Self-Healing Containers
Automatically rebuild and redeploy container images to patch new CVEs — without waiting for the next feature release.
Self-Healing Containers
When a new CVE affects a base image or a package in your container, the usual response is a manual chain: someone notices, someone opens a PR, someone reviews, someone redeploys. Self-healing containers automate that chain so your production images are always patched — typically within an hour of a CVE being published.
How It Works
Self-healing runs a four-step loop, driven by continuous scanning:
- Detect — a new CVE affects a component in one of your container images.
- Plan — Griffin generates a patch plan: upgrade, apply security patch, or swap to a Gold-hardened equivalent.
- Rebuild — the runner rebuilds the image with the patch, running your existing test suite.
- Promote — if tests pass and the image passes guardrails, the image is pushed to your registry under a new tag. An admission controller rollout picks it up.
Each step is pluggable; you decide where humans are in the loop.
Modes
Advisory
Safeguard detects, plans, and files a PR against your Dockerfile repo or a Kubernetes manifest repo. Humans review and merge. Best for teams just turning self-healing on.
Autonomous (promotion gated)
Safeguard detects, plans, rebuilds, and promotes to a staging tag. Human approval required to promote to production tags. Default for most enterprise customers.
Autonomous (continuous)
Safeguard detects, plans, rebuilds, and promotes to production — end to end. Policies still apply: a change that fails the production policy bundle is held for review. Recommended once you have confidence in your test coverage.
Patch Strategies
Griffin picks a strategy per finding:
| Strategy | When |
|---|---|
| Upstream bump | A patched upstream version exists. |
| Backport patch | Upstream doesn't have a patched version, but a fix is in HEAD. |
| Gold substitution | A Gold artifact replaces the vulnerable component. See Gold Registry. |
| Dependency pin | A safe indirect dependency version exists but is not resolved; Griffin pins it. |
| Defer | No safe fix exists; the finding is left open with a time-boxed exception. |
Base-Image Self-Healing
The common case: your FROM node:20-alpine picks up a new libcrypto CVE. Self-healing rebuilds the image against the latest node:20-alpine digest (or a hardened Gold equivalent) and redeploys.
For FROM scratch and distroless images, Safeguard tracks which binaries are baked in and rebuilds the layer for the affected binary only.
Dependency-Level Self-Healing
Inside your image, npm ci, pip install, cargo fetch, etc. pull in hundreds of transitive deps. When a CVE lands on one of them:
- The lockfile is resolved to the minimum version that resolves the CVE.

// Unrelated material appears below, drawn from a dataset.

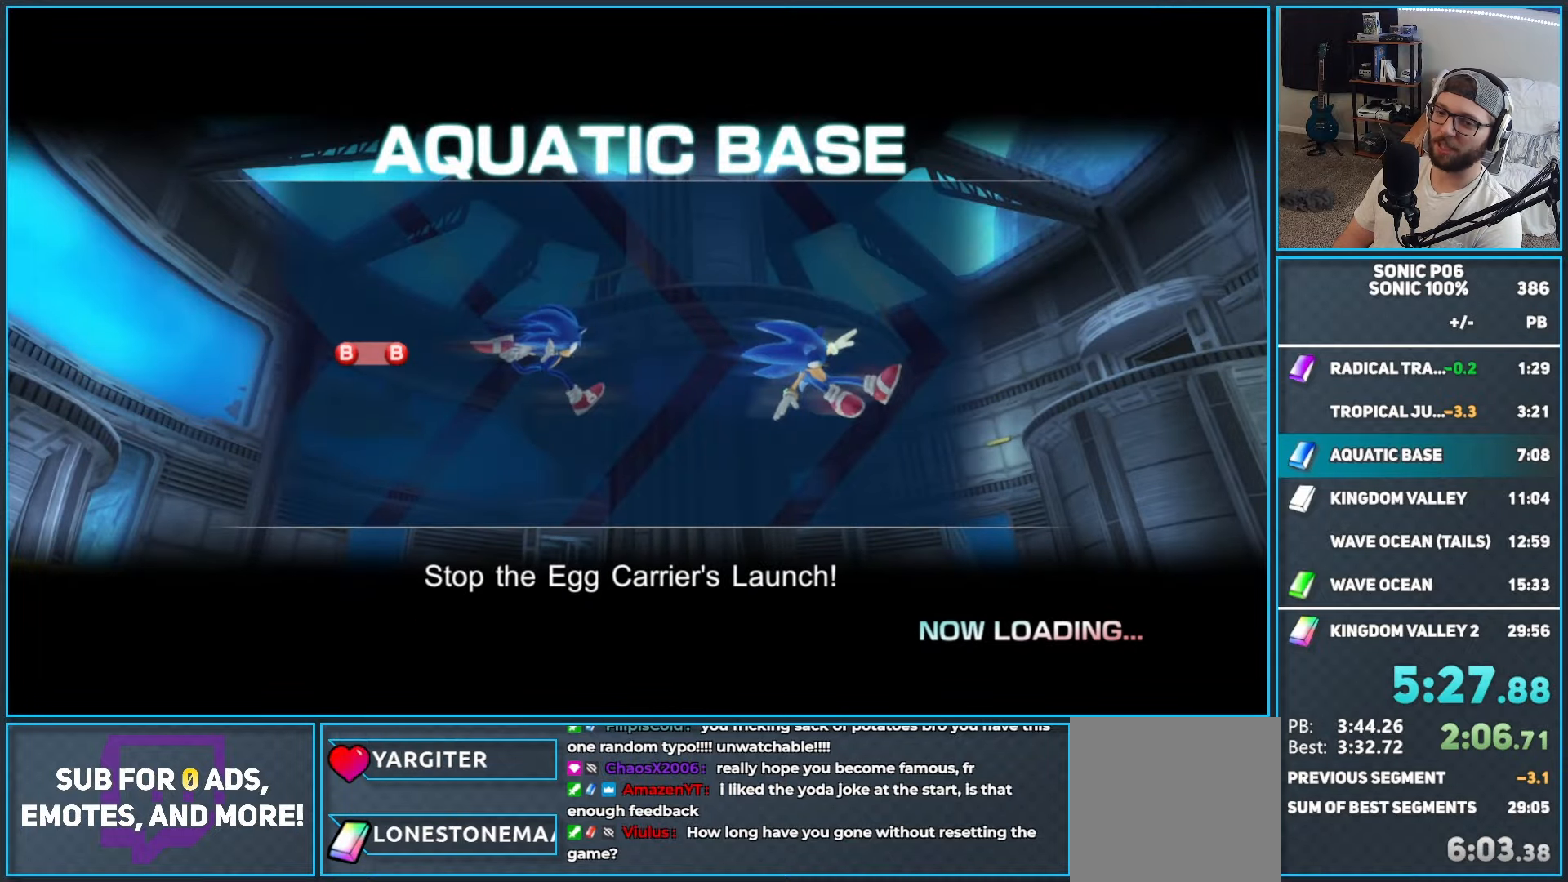
{"dt_ms": 500, "buttons": [], "left_stick": "up", "right_stick": "center", "button_events": []}
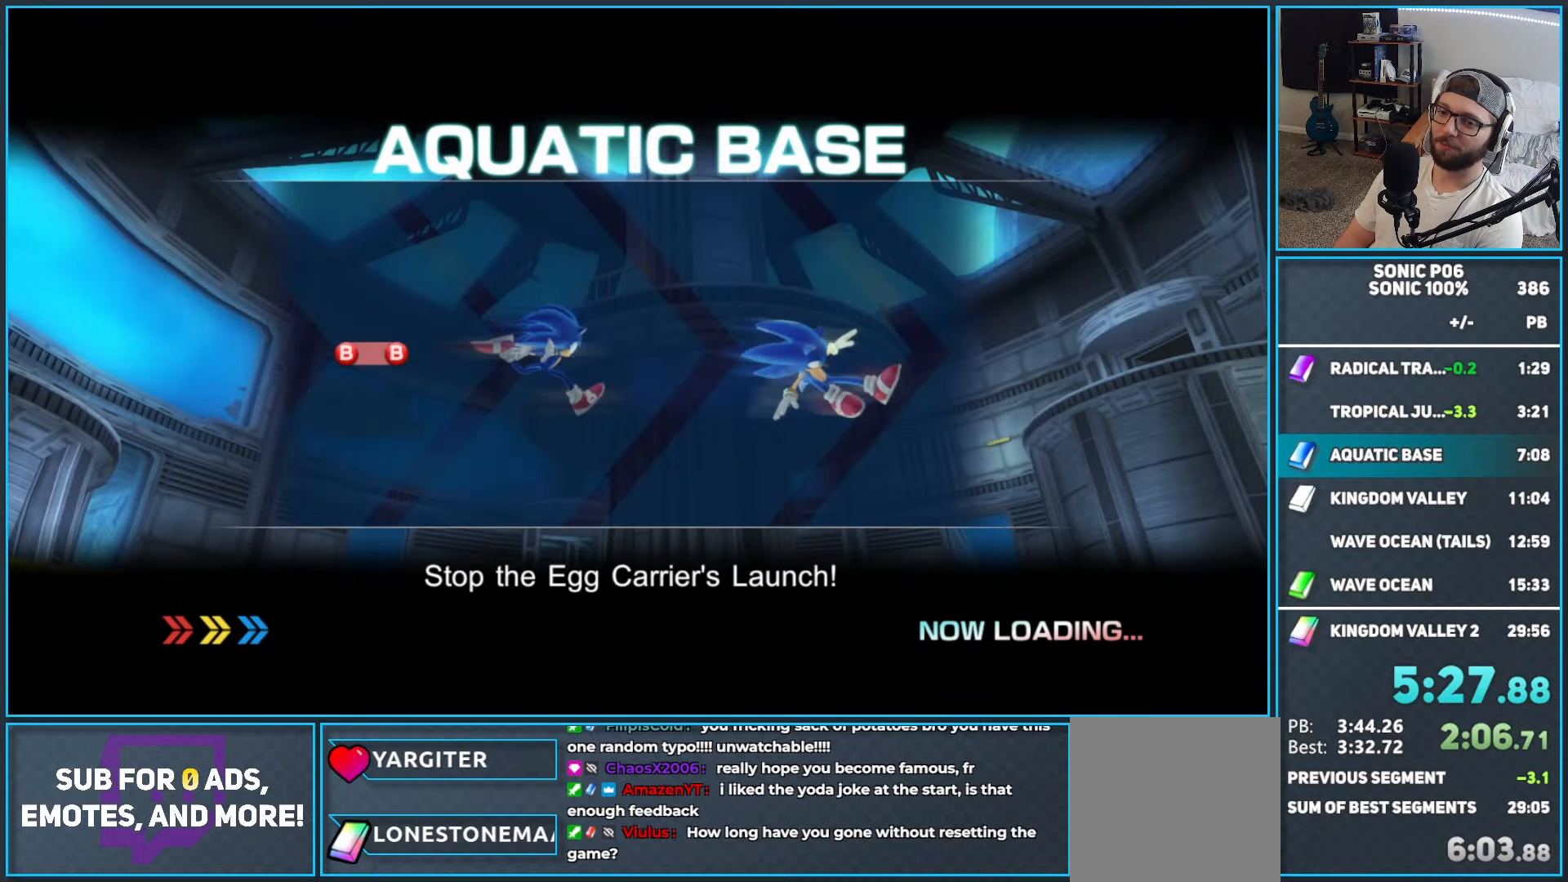
{"dt_ms": 500, "buttons": [], "left_stick": "up", "right_stick": "center", "button_events": []}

- The image is rebuilt with the updated lockfile.
- The test suite runs.
- A diff of the lockfile is written into the resulting image as a provenance attestation.
Test Integration
Self-healing calls your existing test suite before promoting. Supported harnesses:
- Any CI provider —
safeguard heal --ci github/--ci gitlab/--ci azure/--ci buildkite/--ci jenkins/--ci circleci. The runner delegates the build/test to your pipeline and watches the result. - Local runner — if you have the Safeguard runner self-hosted, tests run there.
- Synthetic tests — a lightweight smoke test (health endpoints, startup time, memory footprint) runs for every rebuild even if no full test suite is declared.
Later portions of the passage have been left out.